Accordingly, the proposition is well sustained that one who purchases machinery with a view that it shall be annexed to, or placed in, a building of which he is the owner, and who executes a chattel mortgage on the property so purchased, thereby evinces his intention that the property shall retain its character as personalty, regardless of the manner in which it may be annexed to the freehold. Eaves v. Estes, 10 Kan. 314; Ford v. Cobb, 20 N. Y. 344; Sisson v. Hibbard, 75 N. Y. 542 ; Tifft v. Horton, 53 N. Y. 377 ; Campbell v. Roddy, supra; Henkle v. Dillon, supra.

Except where the rights of innocent purchasers are involved, it is the policy of the law to uphold such contracts in the interest of trade.

The execution of a chattel mortgage by the owner of the land, upon machinery which he afterwards places in a building thereon, is regarded as an unequivocal declaration of his intention that the act of annexation shall not change or take away the character of the machinery as personalty, until the debt secured by the mortgage has been fully paid. Tifft v. Horton, supra.

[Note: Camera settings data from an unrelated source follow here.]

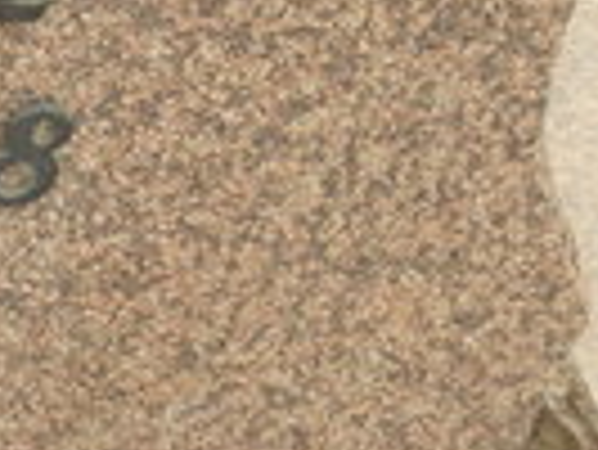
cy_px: -144
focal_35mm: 156
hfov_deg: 11.2
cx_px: -683
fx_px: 2697
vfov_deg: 9.4
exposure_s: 1/60
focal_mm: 4.6
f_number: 5.6
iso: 64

A provision in a chattel mortgage that, upon default of payment of the mortgage debt, the mortgagee may take possession of the mortgaged chattels and sell the same, if anything beyond the mortgage itself was needed, is equivalent to an express agreement that the property shall continue to be regarded as personalty.

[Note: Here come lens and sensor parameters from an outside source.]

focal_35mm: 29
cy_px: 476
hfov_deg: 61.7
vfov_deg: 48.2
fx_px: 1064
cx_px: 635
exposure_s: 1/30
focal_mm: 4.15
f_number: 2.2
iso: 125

Having reached the conclusion that, when the nature of the property admits of it, parties may by convention fix its character as personalty as between themselves, after it is annexed to the freehold, and that a chattel mortgage, such as the one under consideration, is equivalent to an express agreement in that respect, the case would be of easy solution but for the intervention of the rights of others than the immediate parties to the chattel mortgage.

It remains to be considered whether the chattel mortgage from Kemper to Hadley, Wright & Co. was effectual to preserve the character of the mortgaged chattels as against the purchase-money mortgage given by Kemper to Eckart Bros., and the subsequent mortgage to the bank. What are the rights of a mortgagee of chattels of the description of those in question, who consents that the mortgaged property may be taken out of the county in which his mortgage is recorded, and that it may be annexed to real estate in such a manner as that, in the absence of an agreement or intention to the contrary, the act of annexation, ipso facto, makes the property accessory to the freehold?

In some jurisdictions, as will appear from the authorities already cited, the rule seems to be that an agreement between the owner of land and the vendor of chattels, which are to be annexed thereto, concerning the character of the chattels, is valid, not only between the parties, and against a prior mortgagee of the land, but also against a subsequent mortgagee or purchaser without notice, while in others an essentially different effect is attributed to such an agreement. Thus, in Tifft v. Horton, supra, and Ford v. Cobb, supra, it was held by the Court of Appeals, in the State of New York, that neither a precedent nor subsequent mortgagee of real estate could defeat the claim of one holding a chattel mortgage upon property which had been annexed to the mortgaged premises under an agreement that it should continue to be regarded as personalty.